Is any one model better than the others?
That all depends on what you’re going for….
For a real retro-look, you want the RR-4D. It gives you bullet-proof reliability plus defrost, but it uses the old style magnetron so cooking power is a little weaker than the newer models.

If you like digital, look for a late 70’s RR-9T or 10 model (marked Touchmatic/Touchmatic II on the panel). Both have the newer magnetron and lots of great features. Reliability is pretty good, but these panels might need a re-cap as the electronic components are now 30+ years old. With a re-cap, they’re stellar.

And if you want good performance and something that’ll survive an EMP, you can’t go wrong with an 8A, 5B or 7x model. Sometimes marked ‘Cookmatic’. The timers are completely mechanical and the magnetrons are the improved type.


Why can’t I put metal in the microwave?

Yes, the cavity is metal and so is the door screen, but those surfaces are large enough to reflect the radio energy from the magnetron without issue. The problem with most metal objects is that they act like an antenna in a high-energy field, especially thin metals or those with sharp edges. This energy will localize with sufficient charge to break down the dielectric strength of air and arc over. This is not good.

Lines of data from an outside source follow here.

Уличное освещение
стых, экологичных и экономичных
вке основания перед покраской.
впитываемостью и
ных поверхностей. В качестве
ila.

Like two high voltage wires shorting to each other without a series load, the magnetron sees this arc-over as a short and effectively ends up destroyed.


My control panel has been acting erratic, what can I do?

The filtering capacitors in the control panel power supply circuit are beginning to fail. If you have a 9T or 10, then the good news is the panel is easily removable and can be sent in for repair (see the Repair Service section). 6/6W can be repaired as well, but removing the panel isn’t so easy.